* Aim of the exercise *
The lines to extract run from the first line of the entries through the line that contains "mais conhecido do"; reproduce exactly those lines and no others.

* Dataset entries *
+-------+

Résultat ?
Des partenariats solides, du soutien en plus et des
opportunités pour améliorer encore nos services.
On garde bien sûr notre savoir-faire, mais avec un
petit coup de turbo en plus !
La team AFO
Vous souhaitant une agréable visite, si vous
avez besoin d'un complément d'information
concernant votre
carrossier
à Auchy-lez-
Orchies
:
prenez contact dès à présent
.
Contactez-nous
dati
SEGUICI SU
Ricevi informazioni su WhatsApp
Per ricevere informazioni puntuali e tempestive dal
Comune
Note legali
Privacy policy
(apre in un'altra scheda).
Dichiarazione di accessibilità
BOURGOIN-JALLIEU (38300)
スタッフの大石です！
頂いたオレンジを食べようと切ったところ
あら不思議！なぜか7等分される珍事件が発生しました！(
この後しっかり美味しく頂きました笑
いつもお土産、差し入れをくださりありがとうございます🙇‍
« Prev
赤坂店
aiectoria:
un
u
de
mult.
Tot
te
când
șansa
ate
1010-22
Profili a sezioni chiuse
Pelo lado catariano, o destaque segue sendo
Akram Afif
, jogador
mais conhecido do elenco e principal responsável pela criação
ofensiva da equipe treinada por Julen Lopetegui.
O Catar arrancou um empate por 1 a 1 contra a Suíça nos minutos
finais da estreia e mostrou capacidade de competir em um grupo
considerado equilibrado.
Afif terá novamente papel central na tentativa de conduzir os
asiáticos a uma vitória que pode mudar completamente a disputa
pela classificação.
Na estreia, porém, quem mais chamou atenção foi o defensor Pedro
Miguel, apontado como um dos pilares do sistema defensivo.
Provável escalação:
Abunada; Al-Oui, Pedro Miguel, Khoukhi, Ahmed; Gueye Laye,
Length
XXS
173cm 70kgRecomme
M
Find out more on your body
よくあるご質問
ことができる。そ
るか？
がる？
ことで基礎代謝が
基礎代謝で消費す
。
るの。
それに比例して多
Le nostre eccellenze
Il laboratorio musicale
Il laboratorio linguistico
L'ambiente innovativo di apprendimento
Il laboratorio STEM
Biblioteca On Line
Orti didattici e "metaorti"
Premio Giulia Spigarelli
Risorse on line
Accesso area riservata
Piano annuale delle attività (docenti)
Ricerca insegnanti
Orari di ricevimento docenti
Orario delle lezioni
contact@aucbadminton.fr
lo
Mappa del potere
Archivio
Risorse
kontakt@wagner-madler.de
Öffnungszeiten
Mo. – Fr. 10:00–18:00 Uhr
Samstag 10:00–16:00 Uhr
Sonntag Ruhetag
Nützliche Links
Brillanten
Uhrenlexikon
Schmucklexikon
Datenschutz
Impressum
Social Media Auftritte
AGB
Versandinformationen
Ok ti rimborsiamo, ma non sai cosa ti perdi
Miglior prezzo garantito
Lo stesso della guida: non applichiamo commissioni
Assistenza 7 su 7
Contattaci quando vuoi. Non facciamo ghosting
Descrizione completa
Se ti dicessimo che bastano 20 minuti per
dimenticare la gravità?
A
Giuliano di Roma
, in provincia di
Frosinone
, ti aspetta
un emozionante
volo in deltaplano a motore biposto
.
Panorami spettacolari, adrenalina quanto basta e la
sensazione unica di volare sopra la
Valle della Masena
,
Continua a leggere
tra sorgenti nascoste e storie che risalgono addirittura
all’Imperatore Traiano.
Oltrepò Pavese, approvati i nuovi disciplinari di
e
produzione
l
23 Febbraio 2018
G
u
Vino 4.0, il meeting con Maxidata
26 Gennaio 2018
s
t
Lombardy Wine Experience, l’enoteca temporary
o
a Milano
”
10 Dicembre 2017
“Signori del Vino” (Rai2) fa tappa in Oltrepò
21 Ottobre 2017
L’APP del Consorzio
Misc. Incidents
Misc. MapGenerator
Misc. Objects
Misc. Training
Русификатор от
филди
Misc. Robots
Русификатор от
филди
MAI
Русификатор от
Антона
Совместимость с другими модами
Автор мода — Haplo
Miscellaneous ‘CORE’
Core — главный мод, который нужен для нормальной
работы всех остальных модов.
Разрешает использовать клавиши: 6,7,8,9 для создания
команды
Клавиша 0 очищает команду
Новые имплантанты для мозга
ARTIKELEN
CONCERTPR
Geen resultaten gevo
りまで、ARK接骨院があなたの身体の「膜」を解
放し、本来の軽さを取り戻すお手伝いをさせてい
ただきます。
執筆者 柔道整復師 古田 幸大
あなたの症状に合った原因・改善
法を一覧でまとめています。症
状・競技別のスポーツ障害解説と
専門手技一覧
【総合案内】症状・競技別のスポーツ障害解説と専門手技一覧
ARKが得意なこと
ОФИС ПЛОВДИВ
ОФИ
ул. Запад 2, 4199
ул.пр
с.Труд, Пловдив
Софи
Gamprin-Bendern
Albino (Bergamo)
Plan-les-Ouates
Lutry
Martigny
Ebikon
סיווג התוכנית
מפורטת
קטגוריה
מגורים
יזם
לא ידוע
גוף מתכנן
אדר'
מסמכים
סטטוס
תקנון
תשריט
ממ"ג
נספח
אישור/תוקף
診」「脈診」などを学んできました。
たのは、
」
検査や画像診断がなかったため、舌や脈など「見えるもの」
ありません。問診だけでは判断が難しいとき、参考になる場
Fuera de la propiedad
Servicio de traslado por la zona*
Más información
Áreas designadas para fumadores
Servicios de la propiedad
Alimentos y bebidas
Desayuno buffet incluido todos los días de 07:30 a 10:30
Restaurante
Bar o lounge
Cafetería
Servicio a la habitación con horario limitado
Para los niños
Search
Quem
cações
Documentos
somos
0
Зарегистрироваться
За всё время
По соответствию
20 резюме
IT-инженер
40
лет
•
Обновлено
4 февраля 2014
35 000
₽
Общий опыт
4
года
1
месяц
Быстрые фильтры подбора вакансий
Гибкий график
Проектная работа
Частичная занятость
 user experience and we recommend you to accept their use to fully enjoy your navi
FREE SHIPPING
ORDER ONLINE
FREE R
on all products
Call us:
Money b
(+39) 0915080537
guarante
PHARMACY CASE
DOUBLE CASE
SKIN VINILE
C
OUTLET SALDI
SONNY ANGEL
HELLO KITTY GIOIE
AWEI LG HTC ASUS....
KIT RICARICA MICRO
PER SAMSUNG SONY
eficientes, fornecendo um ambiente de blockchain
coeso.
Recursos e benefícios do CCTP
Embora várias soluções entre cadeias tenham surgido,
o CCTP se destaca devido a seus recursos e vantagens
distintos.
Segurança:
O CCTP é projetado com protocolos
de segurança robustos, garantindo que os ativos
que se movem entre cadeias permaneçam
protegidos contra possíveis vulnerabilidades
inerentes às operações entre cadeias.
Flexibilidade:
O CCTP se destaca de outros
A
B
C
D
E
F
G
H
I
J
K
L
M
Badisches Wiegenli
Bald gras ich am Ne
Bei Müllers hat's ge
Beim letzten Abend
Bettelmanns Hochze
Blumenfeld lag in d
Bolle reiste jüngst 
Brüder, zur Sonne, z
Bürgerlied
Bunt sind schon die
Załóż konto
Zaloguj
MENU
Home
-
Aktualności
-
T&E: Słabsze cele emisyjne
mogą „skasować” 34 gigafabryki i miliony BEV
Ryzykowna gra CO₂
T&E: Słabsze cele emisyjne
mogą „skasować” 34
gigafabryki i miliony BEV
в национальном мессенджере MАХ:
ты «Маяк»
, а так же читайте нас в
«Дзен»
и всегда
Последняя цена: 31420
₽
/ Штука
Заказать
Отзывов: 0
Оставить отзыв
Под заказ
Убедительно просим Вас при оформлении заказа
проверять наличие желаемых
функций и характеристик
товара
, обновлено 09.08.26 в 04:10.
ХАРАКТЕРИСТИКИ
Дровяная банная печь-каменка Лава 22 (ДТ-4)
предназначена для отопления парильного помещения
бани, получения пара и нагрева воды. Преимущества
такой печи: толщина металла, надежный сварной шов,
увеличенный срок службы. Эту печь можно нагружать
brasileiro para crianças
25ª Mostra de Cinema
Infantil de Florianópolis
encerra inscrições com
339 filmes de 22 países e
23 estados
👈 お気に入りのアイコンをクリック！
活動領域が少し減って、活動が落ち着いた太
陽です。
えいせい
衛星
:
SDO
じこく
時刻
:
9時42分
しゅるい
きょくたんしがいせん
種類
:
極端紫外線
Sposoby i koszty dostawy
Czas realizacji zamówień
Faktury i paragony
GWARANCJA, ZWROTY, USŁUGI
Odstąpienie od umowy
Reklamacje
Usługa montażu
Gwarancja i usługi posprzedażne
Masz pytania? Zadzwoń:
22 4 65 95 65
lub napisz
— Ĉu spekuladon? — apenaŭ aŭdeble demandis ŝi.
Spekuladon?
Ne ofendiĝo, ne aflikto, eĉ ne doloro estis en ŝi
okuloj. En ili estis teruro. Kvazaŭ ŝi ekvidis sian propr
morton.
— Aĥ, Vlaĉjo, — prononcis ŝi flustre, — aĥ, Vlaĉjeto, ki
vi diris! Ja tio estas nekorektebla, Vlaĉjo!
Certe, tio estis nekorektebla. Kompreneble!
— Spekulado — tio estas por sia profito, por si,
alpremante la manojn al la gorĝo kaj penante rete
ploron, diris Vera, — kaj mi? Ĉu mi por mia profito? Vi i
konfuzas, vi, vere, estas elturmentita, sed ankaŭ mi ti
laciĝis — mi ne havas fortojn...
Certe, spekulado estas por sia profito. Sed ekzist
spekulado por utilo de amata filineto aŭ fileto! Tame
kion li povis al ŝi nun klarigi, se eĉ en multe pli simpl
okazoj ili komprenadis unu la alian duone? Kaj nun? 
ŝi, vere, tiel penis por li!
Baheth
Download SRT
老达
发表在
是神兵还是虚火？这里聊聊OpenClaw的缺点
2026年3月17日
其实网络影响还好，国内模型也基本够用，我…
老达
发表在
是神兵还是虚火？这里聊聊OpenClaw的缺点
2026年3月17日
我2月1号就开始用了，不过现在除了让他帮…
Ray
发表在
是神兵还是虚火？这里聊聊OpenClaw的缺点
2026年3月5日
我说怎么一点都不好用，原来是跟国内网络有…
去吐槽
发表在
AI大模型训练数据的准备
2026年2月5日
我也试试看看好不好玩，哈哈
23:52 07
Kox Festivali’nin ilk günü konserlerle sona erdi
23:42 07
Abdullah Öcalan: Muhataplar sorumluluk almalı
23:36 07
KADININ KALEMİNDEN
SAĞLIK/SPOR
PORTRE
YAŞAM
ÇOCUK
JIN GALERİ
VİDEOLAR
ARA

+-------+

* Finished exercise *
Résultat ?
Des partenariats solides, du soutien en plus et des
opportunités pour améliorer encore nos services.
On garde bien sûr notre savoir-faire, mais avec un
petit coup de turbo en plus !
La team AFO
Vous souhaitant une agréable visite, si vous
avez besoin d'un complément d'information
concernant votre
carrossier
à Auchy-lez-
Orchies
:
prenez contact dès à présent
.
Contactez-nous
dati
SEGUICI SU
Ricevi informazioni su WhatsApp
Per ricevere informazioni puntuali e tempestive dal
Comune
Note legali
Privacy policy
(apre in un'altra scheda).
Dichiarazione di accessibilità
BOURGOIN-JALLIEU (38300)
スタッフの大石です！
頂いたオレンジを食べようと切ったところ
あら不思議！なぜか7等分される珍事件が発生しました！(
この後しっかり美味しく頂きました笑
いつもお土産、差し入れをくださりありがとうございます🙇‍
« Prev
赤坂店
aiectoria:
un
u
de
mult.
Tot
te
când
șansa
ate
1010-22
Profili a sezioni chiuse
Pelo lado catariano, o destaque segue sendo
Akram Afif
, jogador
mais conhecido do elenco e principal responsável pela criação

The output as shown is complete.